RECORD EXTRACTS:
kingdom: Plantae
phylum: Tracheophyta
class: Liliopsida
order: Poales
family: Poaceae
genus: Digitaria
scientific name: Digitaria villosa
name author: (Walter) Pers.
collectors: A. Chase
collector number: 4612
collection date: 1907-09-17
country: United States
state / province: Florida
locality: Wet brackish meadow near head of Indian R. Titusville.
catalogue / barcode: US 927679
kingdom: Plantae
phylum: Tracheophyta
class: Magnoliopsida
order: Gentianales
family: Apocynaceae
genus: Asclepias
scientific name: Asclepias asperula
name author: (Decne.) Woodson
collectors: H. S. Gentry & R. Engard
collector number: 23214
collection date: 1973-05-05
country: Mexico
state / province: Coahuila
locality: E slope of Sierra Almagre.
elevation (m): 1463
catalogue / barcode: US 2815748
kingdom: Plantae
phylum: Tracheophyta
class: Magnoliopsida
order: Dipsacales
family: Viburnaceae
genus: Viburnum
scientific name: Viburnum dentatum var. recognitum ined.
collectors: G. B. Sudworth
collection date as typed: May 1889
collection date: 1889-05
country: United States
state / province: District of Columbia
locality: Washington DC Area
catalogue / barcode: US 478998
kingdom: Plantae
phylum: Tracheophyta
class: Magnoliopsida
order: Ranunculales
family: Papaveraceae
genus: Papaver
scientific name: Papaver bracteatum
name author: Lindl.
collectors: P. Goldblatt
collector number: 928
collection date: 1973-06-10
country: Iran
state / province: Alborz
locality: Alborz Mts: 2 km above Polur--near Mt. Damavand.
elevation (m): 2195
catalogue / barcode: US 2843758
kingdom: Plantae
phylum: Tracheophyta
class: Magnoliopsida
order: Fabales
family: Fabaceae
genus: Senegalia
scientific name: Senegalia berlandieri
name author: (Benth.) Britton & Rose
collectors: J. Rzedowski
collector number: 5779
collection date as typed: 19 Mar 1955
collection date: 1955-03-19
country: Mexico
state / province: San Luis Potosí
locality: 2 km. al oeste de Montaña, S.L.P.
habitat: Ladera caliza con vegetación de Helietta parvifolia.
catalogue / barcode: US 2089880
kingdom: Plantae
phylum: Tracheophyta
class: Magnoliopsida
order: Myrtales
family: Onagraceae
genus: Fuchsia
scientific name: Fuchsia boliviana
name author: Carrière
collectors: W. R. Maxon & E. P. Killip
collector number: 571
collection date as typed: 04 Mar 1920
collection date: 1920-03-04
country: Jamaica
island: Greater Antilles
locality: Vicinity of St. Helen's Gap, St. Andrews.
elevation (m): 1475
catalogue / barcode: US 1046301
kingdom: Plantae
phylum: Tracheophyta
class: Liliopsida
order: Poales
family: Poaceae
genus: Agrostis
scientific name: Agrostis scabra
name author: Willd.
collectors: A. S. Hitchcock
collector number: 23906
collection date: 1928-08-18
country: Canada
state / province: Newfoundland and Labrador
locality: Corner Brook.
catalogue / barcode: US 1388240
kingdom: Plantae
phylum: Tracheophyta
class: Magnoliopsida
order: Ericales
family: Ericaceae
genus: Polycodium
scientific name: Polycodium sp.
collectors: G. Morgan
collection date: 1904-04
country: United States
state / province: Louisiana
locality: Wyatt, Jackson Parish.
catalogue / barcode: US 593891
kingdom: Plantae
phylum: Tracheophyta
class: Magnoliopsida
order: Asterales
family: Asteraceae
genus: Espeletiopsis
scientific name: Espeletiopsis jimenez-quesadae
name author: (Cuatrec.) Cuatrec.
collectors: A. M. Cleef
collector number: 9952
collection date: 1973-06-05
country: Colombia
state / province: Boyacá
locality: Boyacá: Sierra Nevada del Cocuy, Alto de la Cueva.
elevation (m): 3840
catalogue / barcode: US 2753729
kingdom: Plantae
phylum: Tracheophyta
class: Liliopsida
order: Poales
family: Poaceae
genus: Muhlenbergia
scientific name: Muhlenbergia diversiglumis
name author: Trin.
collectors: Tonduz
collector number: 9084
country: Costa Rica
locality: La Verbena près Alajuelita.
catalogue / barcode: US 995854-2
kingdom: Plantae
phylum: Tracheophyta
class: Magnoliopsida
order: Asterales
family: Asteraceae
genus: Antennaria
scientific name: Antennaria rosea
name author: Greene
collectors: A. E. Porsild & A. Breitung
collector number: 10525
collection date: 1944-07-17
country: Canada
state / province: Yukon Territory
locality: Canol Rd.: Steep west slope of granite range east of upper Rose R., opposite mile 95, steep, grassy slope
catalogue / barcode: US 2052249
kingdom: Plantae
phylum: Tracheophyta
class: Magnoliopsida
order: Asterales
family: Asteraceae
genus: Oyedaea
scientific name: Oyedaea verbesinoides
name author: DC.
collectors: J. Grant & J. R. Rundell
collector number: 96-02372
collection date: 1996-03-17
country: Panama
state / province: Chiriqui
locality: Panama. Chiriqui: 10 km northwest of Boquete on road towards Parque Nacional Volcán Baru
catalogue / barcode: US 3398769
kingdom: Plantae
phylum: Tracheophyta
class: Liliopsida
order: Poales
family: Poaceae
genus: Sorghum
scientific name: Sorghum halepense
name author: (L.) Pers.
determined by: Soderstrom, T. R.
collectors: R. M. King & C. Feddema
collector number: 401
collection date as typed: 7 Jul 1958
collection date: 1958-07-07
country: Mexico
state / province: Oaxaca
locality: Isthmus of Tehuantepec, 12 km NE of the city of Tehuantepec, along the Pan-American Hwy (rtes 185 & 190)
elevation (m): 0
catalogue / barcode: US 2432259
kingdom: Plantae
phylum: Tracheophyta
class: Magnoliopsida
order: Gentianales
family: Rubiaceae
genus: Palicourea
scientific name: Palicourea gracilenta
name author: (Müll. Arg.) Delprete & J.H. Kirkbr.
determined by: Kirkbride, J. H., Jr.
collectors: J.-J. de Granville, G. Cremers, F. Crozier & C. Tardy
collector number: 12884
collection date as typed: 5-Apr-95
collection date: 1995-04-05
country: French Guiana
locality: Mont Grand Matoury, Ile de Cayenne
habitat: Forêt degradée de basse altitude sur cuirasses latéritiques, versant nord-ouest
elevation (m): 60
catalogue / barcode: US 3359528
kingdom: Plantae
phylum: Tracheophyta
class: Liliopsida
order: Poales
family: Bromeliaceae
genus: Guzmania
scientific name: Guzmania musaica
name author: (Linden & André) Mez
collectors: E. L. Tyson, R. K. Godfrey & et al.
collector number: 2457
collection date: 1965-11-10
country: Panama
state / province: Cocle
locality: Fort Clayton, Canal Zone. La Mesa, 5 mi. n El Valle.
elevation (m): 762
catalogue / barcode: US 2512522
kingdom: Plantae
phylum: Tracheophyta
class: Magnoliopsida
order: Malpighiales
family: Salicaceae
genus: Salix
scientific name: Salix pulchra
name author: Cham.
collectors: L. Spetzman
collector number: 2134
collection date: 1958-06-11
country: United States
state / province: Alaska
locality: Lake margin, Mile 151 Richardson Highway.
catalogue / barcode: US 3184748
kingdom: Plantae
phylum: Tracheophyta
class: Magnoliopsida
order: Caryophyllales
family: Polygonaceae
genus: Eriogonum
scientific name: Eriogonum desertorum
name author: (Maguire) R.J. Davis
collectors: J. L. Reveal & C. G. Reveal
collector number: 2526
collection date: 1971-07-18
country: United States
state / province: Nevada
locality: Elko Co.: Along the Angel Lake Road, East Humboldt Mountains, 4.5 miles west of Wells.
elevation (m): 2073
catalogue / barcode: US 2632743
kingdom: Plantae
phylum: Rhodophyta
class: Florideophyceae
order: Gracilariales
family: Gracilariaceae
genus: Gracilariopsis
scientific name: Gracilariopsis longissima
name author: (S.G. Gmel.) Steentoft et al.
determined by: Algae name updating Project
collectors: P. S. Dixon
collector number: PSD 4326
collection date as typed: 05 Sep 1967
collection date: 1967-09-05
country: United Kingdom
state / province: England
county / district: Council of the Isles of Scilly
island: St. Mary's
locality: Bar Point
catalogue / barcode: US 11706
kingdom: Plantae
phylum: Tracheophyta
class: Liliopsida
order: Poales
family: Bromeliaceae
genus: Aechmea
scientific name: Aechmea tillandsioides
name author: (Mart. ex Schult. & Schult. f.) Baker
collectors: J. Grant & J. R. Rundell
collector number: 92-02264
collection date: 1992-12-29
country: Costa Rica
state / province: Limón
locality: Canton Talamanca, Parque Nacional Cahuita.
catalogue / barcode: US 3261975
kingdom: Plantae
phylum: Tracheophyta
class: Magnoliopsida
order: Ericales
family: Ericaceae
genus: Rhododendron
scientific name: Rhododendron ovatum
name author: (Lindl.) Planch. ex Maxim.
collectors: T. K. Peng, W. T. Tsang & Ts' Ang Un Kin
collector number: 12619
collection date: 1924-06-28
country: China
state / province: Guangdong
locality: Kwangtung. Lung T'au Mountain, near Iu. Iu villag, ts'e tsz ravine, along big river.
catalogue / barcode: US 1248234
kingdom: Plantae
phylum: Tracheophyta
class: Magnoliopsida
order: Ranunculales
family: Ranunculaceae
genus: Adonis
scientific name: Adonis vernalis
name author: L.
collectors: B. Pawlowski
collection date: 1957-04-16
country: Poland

EXERCISE DESCRIPTION: Convert the lines starting with the line that contains "scientific name: Fuchsia boliviana" and going on through the line that contains "scientific name: Antennaria rosea" into a JSON list of strings, one string per line, leaving out any blank lines.

ANSWER TO THE EXERCISE:
[
  "scientific name: Fuchsia boliviana",
  "name author: Carrière",
  "collectors: W. R. Maxon & E. P. Killip",
  "collector number: 571",
  "collection date as typed: 04 Mar 1920",
  "collection date: 1920-03-04",
  "country: Jamaica",
  "island: Greater Antilles",
  "locality: Vicinity of St. Helen's Gap, St. Andrews.",
  "elevation (m): 1475",
  "catalogue / barcode: US 1046301",
  "kingdom: Plantae",
  "phylum: Tracheophyta",
  "class: Liliopsida",
  "order: Poales",
  "family: Poaceae",
  "genus: Agrostis",
  "scientific name: Agrostis scabra",
  "name author: Willd.",
  "collectors: A. S. Hitchcock",
  "collector number: 23906",
  "collection date: 1928-08-18",
  "country: Canada",
  "state / province: Newfoundland and Labrador",
  "locality: Corner Brook.",
  "catalogue / barcode: US 1388240",
  "kingdom: Plantae",
  "phylum: Tracheophyta",
  "class: Magnoliopsida",
  "order: Ericales",
  "family: Ericaceae",
  "genus: Polycodium",
  "scientific name: Polycodium sp.",
  "collectors: G. Morgan",
  "collection date: 1904-04",
  "country: United States",
  "state / province: Louisiana",
  "locality: Wyatt, Jackson Parish.",
  "catalogue / barcode: US 593891",
  "kingdom: Plantae",
  "phylum: Tracheophyta",
  "class: Magnoliopsida",
  "order: Asterales",
  "family: Asteraceae",
  "genus: Espeletiopsis",
  "scientific name: Espeletiopsis jimenez-quesadae",
  "name author: (Cuatrec.) Cuatrec.",
  "collectors: A. M. Cleef",
  "collector number: 9952",
  "collection date: 1973-06-05",
  "country: Colombia",
  "state / province: Boyacá",
  "locality: Boyacá: Sierra Nevada del Cocuy, Alto de la Cueva.",
  "elevation (m): 3840",
  "catalogue / barcode: US 2753729",
  "kingdom: Plantae",
  "phylum: Tracheophyta",
  "class: Liliopsida",
  "order: Poales",
  "family: Poaceae",
  "genus: Muhlenbergia",
  "scientific name: Muhlenbergia diversiglumis",
  "name author: Trin.",
  "collectors: Tonduz",
  "collector number: 9084",
  "country: Costa Rica",
  "locality: La Verbena près Alajuelita.",
  "catalogue / barcode: US 995854-2",
  "kingdom: Plantae",
  "phylum: Tracheophyta",
  "class: Magnoliopsida",
  "order: Asterales",
  "family: Asteraceae",
  "genus: Antennaria",
  "scientific name: Antennaria rosea"
]